One of the changes to the most recent edition of the collective bargaining agreement between owners and players was the addition of a surcharge — a fancy way of referring to a second tax — to be levied upon those teams whose payrolls exceed the tax threshold by a certain amount. Specifically, teams that exceed the $197 million mark by $20-$40 million this season will be assessed a 12% surcharge. Clubs exceeding the threshold by $40 million or more, meanwhile, receive a 42.5% to 45.0% surcharge, depending upon whether a club is a multi-year taxpayer.
The surcharges occur on top of the luxury tax: 20% for a first-time payer, 30% for a second-time payer, and 50% for a third-time or greater offender.
Baseball essentially instituted a “soft” salary cap with the addition of the luxury tax, a vehicle adopted to curb spending at the top end of team payrolls, to protect owners from themselves. However, as I determined just before the Winter Meetings, that cap is becoming less soft and more rigid.
Baseball’s salary tax more and more resembles the NBA’s soft cap.
With the addition of more severe penalties for breaching the cap and with clubs perhaps also wanting to reset their tax clocks to avoid a multi-year violation before the arrival next offseason’s historic free agency class, the luxury-tax barrier has become more and more a defined line that teams are reluctant to cross.
This offseason, for instance, we’ve already seen the Yankees dump Chase Headley’s contract, opting to part with a young, cheap arm in Bryan Mitchell to do so. The Yankees have been the only club to cross the luxury-tax threshold every year of its existence. Yankees ownership has said a stated goal is to stay under the threshold in 2018.
Over the weekend, the Dodgers and Braves traded debt. Thanks to “Tom”, the Dodgers have a chance to remain below the 2018 threshold. Also over the weekend, the Giants moved Matt Moore and his $9 million 2018 salary to Texas in an apparent attempt to stay under the tax threshold.
Last season, six teams teams crossed the luxury threshold and were subject to tax. The Yankees have paid taxes 14 straight seasons, a tab totaling $325 million.

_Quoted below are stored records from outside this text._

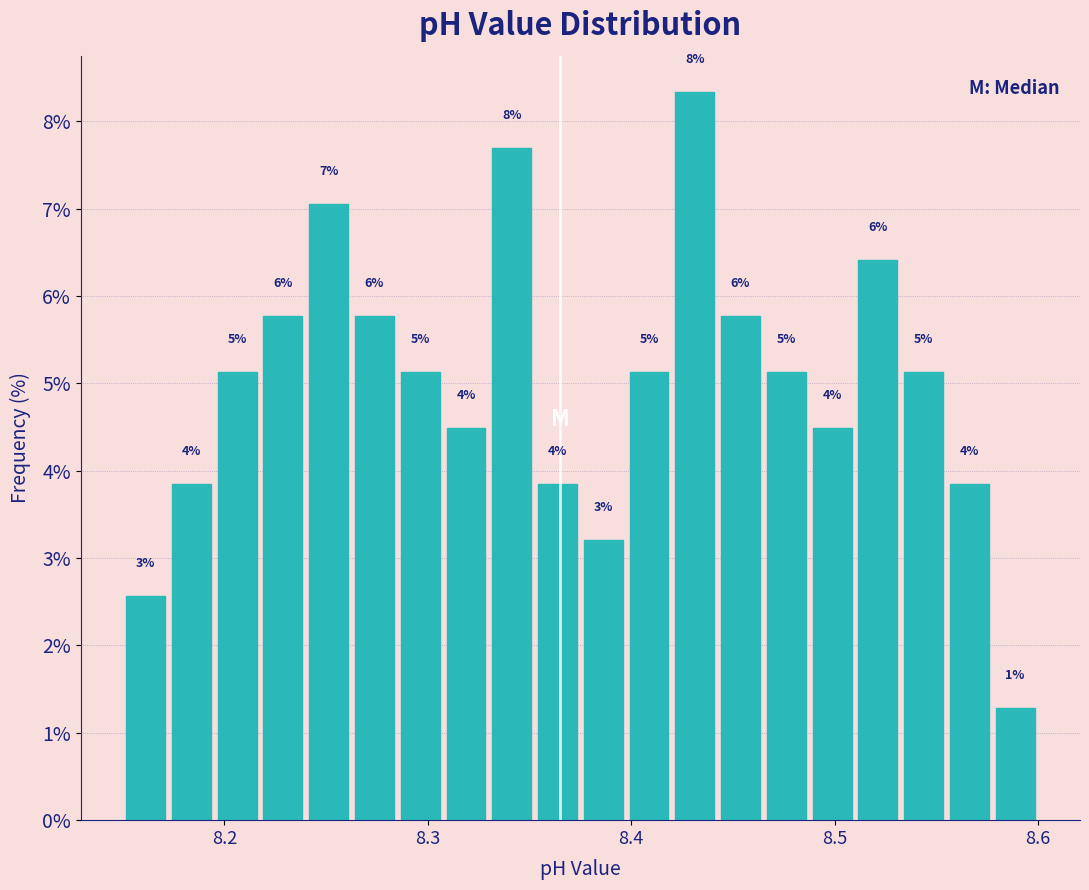

Read against the x-axis, roughly where is the centre of the tallest bar?

8.43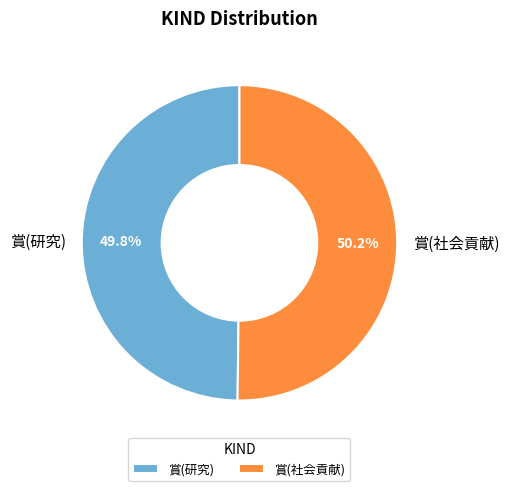

Count the number of slices in the pie.

2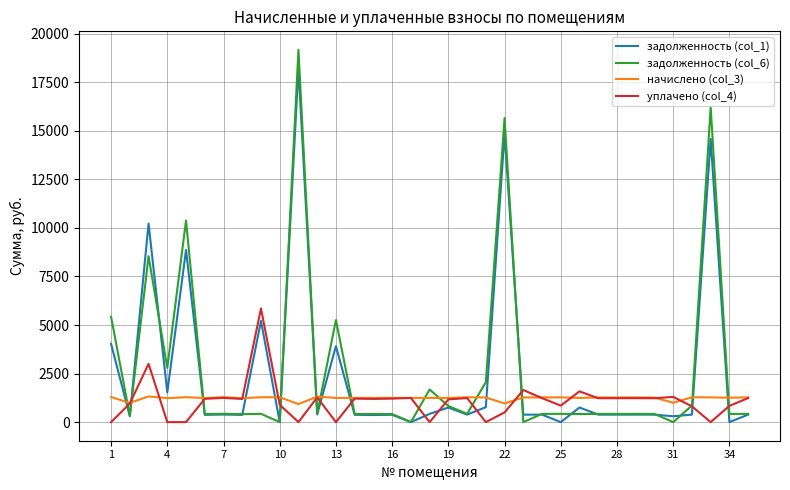

Which series has the largest range (max minus min)?

задолженность (col_6)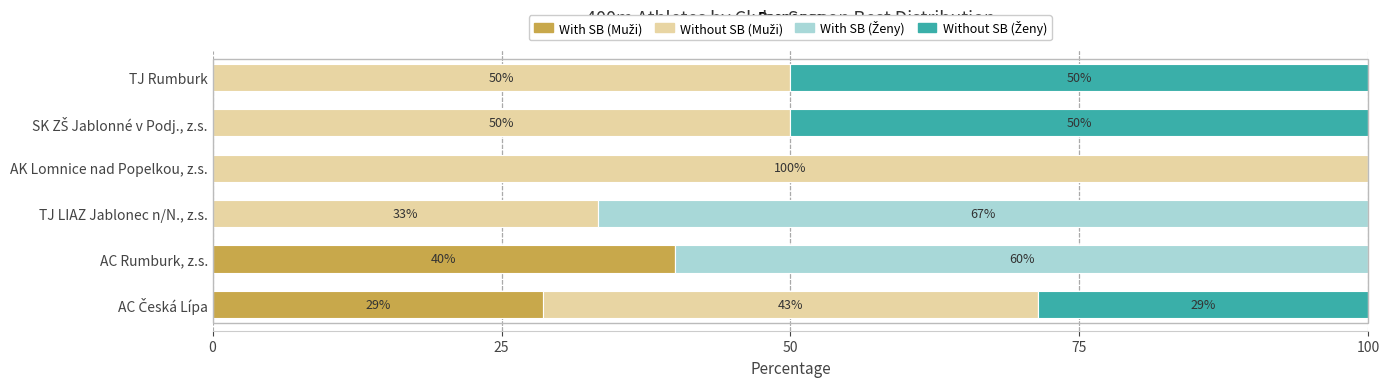

What is the total value across all series at AK Lomnice nad Popelkou, z.s.?

100.0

In 2018? At the moment, only the Red Sox project to open the season above the tax threshold, which increased from $189 million to $197 million this season.
While next year’s FA class is surely having an impact on some of these decisions, there is a powerful incentive for owners to keep payrolls below as many tax thresholds as possible. If you’re a large-market club that has crossed the tax threshold three or more consecutive years, and is $40 million or more above the threshold, those dollars above the top threshold are subject, essentially, to a 95% tax. That renders the $237 million threshold something akin to a hard cap.
The problem for the MLBPA is that this is targeting mostly large-market teams, the sort of organizations that are typically the suitors for top-of-the-market talent. Because of this, Eric Hosmer’s top suitor is the… Padres?
— Bob Nightengale (@BNightengale) December 18, 2017
The Yankees, Dodgers — and maybe even the Red Sox — seem to be out on big-name items this winter.
That’s a problem for players and Scott Boras:
Scott Boras will man the steering wheel for the rest of MLB's winter. His unsigned clients:
— Buster Olney (@Buster_ESPN) December 17, 2017
The other problem for players is that this cap is creating an impetus for teams to pursue NBA-style deals like the one executed by the Yankees with the Padres recently. From the MLBPA’s perspective, this essentially takes away a job from a free agent. Instead of the Padres signing a veteran free agent, they elected to buy younger, pre-arbitration talent. This is not the type of musical-chairs game the union wants. We’re going to see trades like this become more and more common, I suspect. From the club perceptive, they are logical and rational.
And we haven’t even discussed the draft and international penalties for exceeding the tax threshold.
Yes, players’ average salaries are at an all-time high, but it seems that the MLBPA fumbled their latest CBA negotiation. While some minor victories were perhaps won in regard to the qualifying offer, the union agreed to an arrangement that is suppressing veteran players’ salaries while also reducing jobs available to veteran players. The players elected to strike and prolong the 1994-95 labor fight in part due to the prospect of a salary cap. Now, they’ve essentially agreed to one — without the benefit of a payroll floor to complement it.
Are there going to be teams that still go above the tax threshold? Yes. But they are likely to be fewer in number, particularly in the case of the $40 million-above-the-threshold mark. Perhaps fewer will be inclined to cross the threshold for multiple years, as well. Teams might increasingly be less willing to target the middle class of free agents.
The push down on spending has never been greater, and there’s still nothing to force spending on the bottom payrolls. In addition to the skyrocketing values of franchises and the dollars generated by MLBAM, it’s more difficult to spend money on players. It’s a good time to be an owner.